[Data provided — start]

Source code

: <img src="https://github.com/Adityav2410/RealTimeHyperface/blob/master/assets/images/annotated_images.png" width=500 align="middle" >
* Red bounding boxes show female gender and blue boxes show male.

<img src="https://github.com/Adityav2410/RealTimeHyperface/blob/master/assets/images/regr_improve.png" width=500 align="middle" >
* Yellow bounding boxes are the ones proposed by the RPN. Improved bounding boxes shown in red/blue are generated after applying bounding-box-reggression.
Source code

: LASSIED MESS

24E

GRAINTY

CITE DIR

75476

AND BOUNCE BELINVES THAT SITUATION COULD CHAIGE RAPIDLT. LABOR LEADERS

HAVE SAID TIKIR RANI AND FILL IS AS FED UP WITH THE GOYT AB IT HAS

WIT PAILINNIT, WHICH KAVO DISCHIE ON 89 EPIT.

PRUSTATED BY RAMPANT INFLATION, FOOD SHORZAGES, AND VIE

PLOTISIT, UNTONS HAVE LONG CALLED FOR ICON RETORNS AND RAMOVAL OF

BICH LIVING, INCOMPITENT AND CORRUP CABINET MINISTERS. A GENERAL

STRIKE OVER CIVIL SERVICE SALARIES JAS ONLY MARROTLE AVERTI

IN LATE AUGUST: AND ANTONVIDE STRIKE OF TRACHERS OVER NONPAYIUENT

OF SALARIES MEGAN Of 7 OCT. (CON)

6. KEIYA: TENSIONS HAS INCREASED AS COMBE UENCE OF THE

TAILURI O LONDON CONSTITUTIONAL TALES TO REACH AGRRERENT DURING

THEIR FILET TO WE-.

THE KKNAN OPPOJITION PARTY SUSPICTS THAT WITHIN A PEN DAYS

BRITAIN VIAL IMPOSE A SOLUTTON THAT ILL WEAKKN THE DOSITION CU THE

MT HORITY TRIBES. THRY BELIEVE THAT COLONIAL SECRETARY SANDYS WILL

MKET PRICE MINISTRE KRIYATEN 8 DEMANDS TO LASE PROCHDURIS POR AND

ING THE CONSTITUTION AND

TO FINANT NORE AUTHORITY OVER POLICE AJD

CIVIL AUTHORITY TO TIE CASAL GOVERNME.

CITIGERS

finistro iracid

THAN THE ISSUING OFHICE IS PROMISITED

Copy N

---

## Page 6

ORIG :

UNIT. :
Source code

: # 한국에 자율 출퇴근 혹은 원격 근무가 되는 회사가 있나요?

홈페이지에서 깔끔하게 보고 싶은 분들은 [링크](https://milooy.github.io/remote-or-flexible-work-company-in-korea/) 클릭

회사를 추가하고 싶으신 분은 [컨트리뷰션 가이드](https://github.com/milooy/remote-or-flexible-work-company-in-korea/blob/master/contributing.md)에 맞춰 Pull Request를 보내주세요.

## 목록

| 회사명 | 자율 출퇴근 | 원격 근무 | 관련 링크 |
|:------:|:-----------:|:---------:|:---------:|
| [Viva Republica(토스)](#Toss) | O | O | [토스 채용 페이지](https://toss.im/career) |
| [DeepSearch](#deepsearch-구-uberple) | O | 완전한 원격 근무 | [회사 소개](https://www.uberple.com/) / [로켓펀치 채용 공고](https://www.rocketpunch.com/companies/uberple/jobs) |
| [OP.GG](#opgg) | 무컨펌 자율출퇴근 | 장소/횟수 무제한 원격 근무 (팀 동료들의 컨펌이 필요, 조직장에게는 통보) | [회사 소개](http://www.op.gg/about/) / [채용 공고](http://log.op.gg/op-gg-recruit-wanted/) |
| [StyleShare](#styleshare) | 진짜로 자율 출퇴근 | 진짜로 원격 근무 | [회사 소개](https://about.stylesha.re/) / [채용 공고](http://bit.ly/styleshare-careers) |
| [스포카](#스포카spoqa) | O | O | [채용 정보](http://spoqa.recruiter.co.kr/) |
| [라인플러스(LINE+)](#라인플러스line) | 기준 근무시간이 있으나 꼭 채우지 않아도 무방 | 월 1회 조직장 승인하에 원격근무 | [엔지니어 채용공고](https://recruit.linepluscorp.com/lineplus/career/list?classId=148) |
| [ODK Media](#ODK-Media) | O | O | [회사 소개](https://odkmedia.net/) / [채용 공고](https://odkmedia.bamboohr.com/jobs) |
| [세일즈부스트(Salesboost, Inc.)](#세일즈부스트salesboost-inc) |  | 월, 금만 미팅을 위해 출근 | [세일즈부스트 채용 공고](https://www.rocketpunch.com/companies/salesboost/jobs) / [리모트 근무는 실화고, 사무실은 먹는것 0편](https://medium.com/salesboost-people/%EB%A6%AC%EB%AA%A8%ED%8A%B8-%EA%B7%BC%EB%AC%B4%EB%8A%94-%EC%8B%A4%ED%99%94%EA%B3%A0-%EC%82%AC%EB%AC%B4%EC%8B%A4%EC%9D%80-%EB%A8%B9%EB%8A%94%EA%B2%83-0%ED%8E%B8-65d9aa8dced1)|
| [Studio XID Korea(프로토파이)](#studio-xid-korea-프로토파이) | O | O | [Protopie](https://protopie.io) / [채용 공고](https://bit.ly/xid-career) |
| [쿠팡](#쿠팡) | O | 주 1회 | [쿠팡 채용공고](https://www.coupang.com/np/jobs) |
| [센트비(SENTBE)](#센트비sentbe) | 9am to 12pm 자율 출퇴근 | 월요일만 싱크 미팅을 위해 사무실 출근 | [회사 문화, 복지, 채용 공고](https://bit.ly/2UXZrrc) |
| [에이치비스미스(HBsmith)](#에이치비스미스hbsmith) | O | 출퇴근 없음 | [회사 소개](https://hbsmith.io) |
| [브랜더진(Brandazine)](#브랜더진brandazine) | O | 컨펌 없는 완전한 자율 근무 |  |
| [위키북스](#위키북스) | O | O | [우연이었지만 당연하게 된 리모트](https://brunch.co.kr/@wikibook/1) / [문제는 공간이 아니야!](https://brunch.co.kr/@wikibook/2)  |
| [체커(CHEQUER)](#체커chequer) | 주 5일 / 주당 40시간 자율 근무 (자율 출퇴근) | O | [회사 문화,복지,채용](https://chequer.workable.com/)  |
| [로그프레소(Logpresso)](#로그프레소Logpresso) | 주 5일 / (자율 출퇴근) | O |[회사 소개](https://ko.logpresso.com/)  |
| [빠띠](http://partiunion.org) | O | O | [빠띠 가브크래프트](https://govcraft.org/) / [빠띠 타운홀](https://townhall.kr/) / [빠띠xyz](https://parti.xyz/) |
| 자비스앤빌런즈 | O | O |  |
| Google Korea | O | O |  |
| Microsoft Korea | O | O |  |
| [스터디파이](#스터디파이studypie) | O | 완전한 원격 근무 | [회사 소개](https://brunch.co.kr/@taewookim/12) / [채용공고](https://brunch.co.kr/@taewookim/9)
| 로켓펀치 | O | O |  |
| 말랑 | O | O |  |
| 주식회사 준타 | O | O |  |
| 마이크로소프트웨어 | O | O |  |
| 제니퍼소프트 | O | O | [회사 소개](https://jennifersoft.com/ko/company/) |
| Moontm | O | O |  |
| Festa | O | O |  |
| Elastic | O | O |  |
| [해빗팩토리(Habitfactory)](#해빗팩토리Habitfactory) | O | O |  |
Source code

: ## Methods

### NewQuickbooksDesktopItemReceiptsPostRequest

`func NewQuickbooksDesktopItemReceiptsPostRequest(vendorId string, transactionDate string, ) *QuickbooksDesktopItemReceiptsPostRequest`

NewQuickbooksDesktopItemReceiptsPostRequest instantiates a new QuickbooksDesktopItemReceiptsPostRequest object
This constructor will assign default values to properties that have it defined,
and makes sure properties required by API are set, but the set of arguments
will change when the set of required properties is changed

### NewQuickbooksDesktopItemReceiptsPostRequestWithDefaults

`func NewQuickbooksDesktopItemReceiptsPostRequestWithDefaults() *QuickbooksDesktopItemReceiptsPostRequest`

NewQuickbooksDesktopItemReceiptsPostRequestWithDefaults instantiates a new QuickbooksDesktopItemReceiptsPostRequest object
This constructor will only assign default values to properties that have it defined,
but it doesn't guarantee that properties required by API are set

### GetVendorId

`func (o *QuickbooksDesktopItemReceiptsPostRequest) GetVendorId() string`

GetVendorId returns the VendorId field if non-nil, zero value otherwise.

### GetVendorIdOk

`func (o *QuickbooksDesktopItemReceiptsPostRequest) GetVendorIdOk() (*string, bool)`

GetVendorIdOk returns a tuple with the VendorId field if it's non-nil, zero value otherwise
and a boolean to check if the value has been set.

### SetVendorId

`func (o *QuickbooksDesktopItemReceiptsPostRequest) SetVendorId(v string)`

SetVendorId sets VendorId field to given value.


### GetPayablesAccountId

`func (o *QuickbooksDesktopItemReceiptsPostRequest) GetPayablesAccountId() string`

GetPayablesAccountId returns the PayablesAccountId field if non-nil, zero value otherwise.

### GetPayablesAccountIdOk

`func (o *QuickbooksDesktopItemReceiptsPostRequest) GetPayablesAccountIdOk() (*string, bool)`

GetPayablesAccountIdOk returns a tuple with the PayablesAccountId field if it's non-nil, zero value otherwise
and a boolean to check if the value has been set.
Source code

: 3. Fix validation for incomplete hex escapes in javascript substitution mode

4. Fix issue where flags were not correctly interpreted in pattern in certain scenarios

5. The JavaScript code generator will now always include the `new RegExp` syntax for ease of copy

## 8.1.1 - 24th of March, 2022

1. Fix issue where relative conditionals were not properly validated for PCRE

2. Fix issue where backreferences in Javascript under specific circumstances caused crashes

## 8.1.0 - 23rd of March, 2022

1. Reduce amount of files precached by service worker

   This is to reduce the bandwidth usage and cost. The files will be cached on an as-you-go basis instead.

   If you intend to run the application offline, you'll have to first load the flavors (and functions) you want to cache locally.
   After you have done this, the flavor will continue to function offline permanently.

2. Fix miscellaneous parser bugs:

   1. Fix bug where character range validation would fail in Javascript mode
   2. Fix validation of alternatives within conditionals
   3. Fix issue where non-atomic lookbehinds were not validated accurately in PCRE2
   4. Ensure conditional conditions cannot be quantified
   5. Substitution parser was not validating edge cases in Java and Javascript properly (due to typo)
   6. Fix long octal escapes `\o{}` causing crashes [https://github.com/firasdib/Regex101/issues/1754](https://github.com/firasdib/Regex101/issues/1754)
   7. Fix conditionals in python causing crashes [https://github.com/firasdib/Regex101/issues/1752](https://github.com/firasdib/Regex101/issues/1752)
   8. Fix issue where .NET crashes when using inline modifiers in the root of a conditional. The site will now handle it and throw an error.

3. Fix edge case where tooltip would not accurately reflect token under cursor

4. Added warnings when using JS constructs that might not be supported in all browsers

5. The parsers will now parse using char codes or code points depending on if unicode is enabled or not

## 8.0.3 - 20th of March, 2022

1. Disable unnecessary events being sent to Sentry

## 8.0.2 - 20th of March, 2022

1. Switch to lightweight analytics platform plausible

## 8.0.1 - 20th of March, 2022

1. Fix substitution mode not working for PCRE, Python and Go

[Data provided — finish]

Problem statement |
Working from the listing above, pick out every line that has "properly" and copy it.

Result |
1. Fix issue where relative conditionals were not properly validated for PCRE
   5. Substitution parser was not validating edge cases in Java and Javascript properly (due to typo)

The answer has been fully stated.